There is solar panel on the front right side near the roof line. The picture below is the closest I could find but you get the idea. So if you see this thing show up somewhere it shouldnt please email me. There will be 500 dollar reward for information leading to the arrest of the scum that stole this. Thanks guys.








[/img]


----------



## averyghg (Oct 16, 2006)

hope ya find it, thats a pretty crappy deal


----------



## Heavy Hitter (Dec 10, 2004)

Man that sucks azz........ your bro called me last night after all the paperwork was done.

You might want to start a thread up on the ice fishing forum as well.

Kyle


----------



## magnum3.5 (Sep 19, 2003)

TTT


----------



## uglyman (Dec 25, 2007)

I remember the good ole days of leaving house unlocked at night, keys in the car ignition & not a care in the world.

Worst we had was kids toilet paper the house. THis type of BS is becomming all too common everywhere & Im damn sick of it.
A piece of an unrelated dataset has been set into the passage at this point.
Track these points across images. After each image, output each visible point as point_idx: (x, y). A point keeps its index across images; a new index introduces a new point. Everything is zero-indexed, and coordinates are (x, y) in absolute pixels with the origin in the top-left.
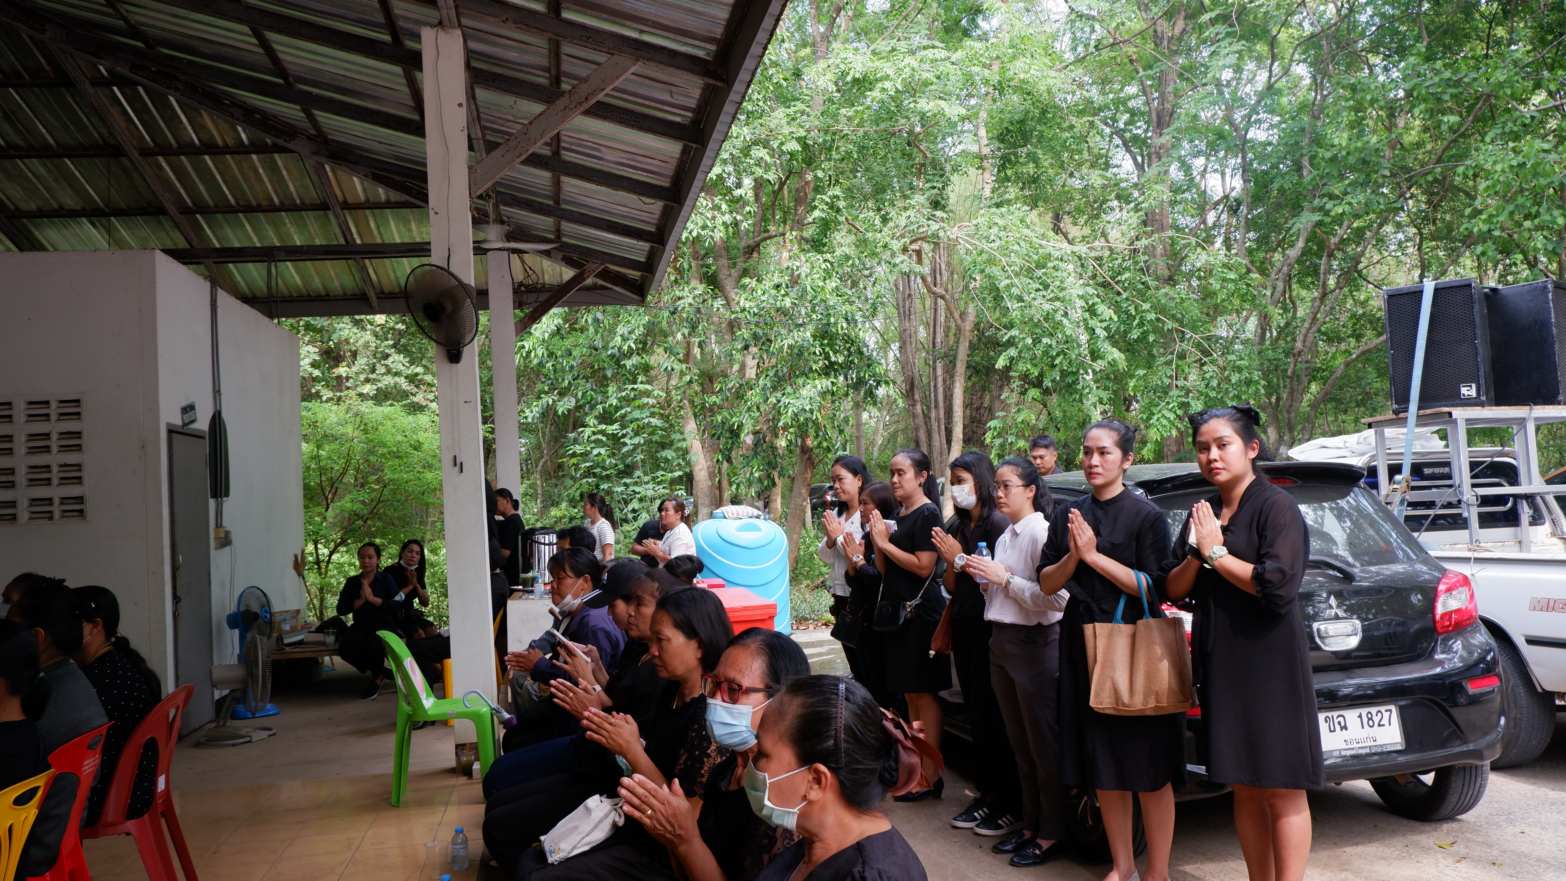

Time to bring back the noose....Justice

Cut off the nads of Perverts & Sex offenders, & cut off hands or hang theives. No appeals with cameras or other overwhelmng evidence for someone to wait 3yrs on parole.

America is broke and is in badly need of a fix. 
Traitors in DC, Republican & Democrat alike are all whores. 
2 cheeks of the same ***, working for the same 1 party we have in this nation. Im a Ron Paul fan but I fear this repair needed is too much for even him. 
Boston Tea Party Time.

These criminals in DC work FOR US but are too worried about staying in office & then going to a lobbyist job making $1 million a year selling more bribes & pimping away. 
Sorry to rant, I hope you get back your ice house


----------



## Savage260 (Oct 21, 2007)

You guys hear any thing on your house yet? I talked to one of the BIA guys, who was fishing that area on Sat. He said he didn't remember seeing a red house. He also said he would keep an eye open for it in the DL area. Hope some thing turns up!

Laite


----------



## ndarbuckle (Dec 24, 2007)

No news yet, we got everthing settled with the insurance company already. The reward still stands even though the insurance company will own the house if it is found. I would just like to see someone go to jail, so the reward still stands.


----------